§ **Page text**:
==================================================

Samplers Implementation¶

Implementation Details

This guide provides detailed information about the implementation of sampling algorithms in TorchEBM, including mathematical foundations, code structure, and optimization techniques.

Mathematical Foundation¶

Sampling algorithms in energy-based models aim to generate samples from the distribution:

\[p(x) = \frac{e^{-E(x)}}{Z}\]

where \(E(x)\) is the energy function and \(Z = \int e^{-E(x)} dx\) is the normalization constant.

Base Sampler Implementation¶

The Sampler base class provides the foundation for all sampling algorithms:

from abc import ABC, abstractmethod
import torch
from typing import Optional, Union, Tuple

from torchebm.core import BaseEnergyFunction


class Sampler(ABC):
    """Base class for all sampling algorithms."""

    def __init__(self, energy_function: BaseEnergyFunction):
        """Initialize sampler with an energy function.

        Args:
            energy_function: The energy function to sample from
        """
        self.energy_function = energy_function
        self.device = torch.device("cuda" if torch.cuda.is_available() else "cpu")

    def to(self, device):
        """Move sampler to specified device."""
        self.device = device
        return self

    @abstractmethod
    def sample(self, n_samples: int, **kwargs) -> torch.Tensor:
        """Generate samples from the energy-based distribution.

        Args:
            n_samples: Number of samples to generate
            **kwargs: Additional sampler-specific parameters

        Returns:
            Tensor of batch_shape (n_samples, dim) containing samples
        """
        pass

    @abstractmethod
    def sample_chain(self, dim: int, n_steps: int, n_samples: int = 1, **kwargs) -> torch.Tensor:
        """Generate samples using a Markov chain.

==================================================

§ **Information given**:
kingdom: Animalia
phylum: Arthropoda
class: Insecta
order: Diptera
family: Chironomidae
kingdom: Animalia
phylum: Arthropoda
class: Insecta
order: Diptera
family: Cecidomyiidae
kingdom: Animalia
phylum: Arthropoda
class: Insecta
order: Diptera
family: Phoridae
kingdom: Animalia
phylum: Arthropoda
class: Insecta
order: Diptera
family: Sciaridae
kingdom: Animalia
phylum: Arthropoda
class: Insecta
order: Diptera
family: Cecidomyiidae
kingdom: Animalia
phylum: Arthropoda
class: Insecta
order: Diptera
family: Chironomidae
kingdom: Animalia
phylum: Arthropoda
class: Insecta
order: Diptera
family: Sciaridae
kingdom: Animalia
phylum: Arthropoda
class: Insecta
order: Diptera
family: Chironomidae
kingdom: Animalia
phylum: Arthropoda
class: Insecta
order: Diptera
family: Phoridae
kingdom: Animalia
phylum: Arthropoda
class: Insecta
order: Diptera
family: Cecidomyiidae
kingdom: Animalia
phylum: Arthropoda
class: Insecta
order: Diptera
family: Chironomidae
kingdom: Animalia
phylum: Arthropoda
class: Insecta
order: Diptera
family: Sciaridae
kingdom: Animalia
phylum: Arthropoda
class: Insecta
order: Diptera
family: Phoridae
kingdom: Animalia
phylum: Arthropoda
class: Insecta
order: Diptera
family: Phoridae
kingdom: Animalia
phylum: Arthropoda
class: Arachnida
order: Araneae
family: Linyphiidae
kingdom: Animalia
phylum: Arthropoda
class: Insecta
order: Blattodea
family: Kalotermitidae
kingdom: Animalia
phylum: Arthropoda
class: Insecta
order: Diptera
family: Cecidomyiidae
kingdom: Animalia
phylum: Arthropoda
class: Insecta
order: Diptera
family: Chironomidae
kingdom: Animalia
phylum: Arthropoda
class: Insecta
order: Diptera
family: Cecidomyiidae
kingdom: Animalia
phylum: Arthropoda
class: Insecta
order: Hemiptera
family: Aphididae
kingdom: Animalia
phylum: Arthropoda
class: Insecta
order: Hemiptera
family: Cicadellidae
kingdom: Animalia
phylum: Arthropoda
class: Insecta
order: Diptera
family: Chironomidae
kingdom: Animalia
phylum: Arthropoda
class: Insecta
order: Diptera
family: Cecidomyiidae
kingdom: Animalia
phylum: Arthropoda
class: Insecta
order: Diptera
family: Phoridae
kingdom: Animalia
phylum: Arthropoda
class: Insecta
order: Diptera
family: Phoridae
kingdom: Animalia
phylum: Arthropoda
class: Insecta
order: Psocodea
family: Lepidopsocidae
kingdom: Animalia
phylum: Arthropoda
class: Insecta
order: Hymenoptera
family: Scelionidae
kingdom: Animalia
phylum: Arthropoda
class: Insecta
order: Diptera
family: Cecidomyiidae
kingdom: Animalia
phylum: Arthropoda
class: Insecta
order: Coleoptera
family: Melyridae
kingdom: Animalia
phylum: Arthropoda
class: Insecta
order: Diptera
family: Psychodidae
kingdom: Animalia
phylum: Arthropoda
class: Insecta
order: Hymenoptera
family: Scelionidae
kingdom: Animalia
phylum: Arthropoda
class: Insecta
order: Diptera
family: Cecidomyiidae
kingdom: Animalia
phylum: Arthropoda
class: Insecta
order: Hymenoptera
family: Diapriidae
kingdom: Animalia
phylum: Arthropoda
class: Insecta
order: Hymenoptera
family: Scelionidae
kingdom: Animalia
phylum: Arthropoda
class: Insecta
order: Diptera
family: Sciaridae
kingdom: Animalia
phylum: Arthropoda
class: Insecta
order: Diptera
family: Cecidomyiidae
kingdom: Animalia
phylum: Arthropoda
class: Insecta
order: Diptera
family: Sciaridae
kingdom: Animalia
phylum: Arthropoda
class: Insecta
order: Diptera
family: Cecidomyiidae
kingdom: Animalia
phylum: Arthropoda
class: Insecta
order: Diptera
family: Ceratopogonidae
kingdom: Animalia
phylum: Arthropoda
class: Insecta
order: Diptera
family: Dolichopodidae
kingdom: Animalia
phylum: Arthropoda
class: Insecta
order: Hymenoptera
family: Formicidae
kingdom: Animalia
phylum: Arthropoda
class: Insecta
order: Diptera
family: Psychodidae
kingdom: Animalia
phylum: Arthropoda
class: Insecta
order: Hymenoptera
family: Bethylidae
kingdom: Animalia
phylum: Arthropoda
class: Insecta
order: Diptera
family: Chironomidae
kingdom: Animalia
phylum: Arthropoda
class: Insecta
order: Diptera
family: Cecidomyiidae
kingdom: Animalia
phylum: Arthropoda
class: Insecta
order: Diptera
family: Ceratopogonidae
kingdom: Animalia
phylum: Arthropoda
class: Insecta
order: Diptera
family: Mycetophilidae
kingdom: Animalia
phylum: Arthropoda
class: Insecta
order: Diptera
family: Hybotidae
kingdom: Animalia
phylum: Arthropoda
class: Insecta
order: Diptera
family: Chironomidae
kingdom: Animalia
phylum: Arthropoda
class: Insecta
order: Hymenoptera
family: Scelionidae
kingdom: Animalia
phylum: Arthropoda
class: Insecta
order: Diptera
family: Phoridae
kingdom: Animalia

==================================================

§ **Given instruction A**:
Return a passage from the sampler implementation guide unchanged, starting at the words that contain "self.device = device" and stopping after "the energy-based distribution.".
§ **Given instruction B**:
Carry the sampler implementation guide forward from its last line.
The listing is separate from the sampler implementation guide.

§ **Task result A**:
self.device = device
        return self

    @abstractmethod
    def sample(self, n_samples: int, **kwargs) -> torch.Tensor:
        """Generate samples from the energy-based distribution.

§ **Task result B**:
        Args:
            dim: Dimensionality of samples
            n_steps: Number of steps in the chain
            n_samples: Number of parallel chains to run
            **kwargs: Additional sampler-specific parameters

        Returns:
            Tensor of batch_shape (n_samples, dim) containing final samples
        """
        pass

Langevin Dynamics¶

Mathematical Background¶

Langevin dynamics uses the score function (gradient of log-probability) to guide sampling with Brownian motion:

\[dx_t = -\nabla E(x_t)dt + \sqrt{2}dW_t\]

where \(W_t\) is the Wiener process (Brownian motion).

Implementation¶

import torch
import numpy as np
from typing import Optional, Union, Tuple

from torchebm.core import BaseEnergyFunction
from torchebm.samplers.base import Sampler


class LangevinDynamics(Sampler):
    """Langevin dynamics sampler."""

    def __init__(
            self,
            energy_function: BaseEnergyFunction,
            step_size: float = 0.01,
            noise_scale: float = 1.0
    ):
        """Initialize Langevin dynamics sampler.

        Args:
            energy_function: Energy function to sample from
            step_size: Step size for updates
            noise_scale: Scale of noise added at each step
        """
        super().__init__(energy_function)
        self.step_size = step_size
        self.noise_scale = noise_scale

    def sample_step(self, x: torch.Tensor) -> torch.Tensor:
        """Perform one step of Langevin dynamics.

        Args:
            x: Current samples of batch_shape (n_samples, dim)

        Returns:
            Updated samples of batch_shape (n_samples, dim)
        """
        # Compute score (gradient of log probability)
        score = -self.energy_function.score(x)

        # Add drift term and noise
        noise = torch.randn_like(x) * np.sqrt(2 * self.step_size * self.noise_scale)
        x_new = x + self.step_size * score + noise

        return x_new

    def sample_chain(
            self,
            dim: int,
            n_steps: int,
            n_samples: int = 1,
            initial_samples: Optional[torch.Tensor] = None,
            return_trajectory: bool = False
    ) -> Union[torch.Tensor, Tuple[torch.Tensor, torch.Tensor]]:
        """Generate samples using a Langevin dynamics chain.

        Args:
            dim: Dimensionality of samples
            n_steps: Number of steps in the chain
            n_samples: Number of parallel chains to run
            initial_samples: Optional initial samples
            return_trajectory: Whether to return the full trajectory

        Returns:
            Samples or (samples, trajectory)
        """
        # Initialize samples
        if initial_samples is None:
            x = torch.randn(n_samples, dim, device=self.device)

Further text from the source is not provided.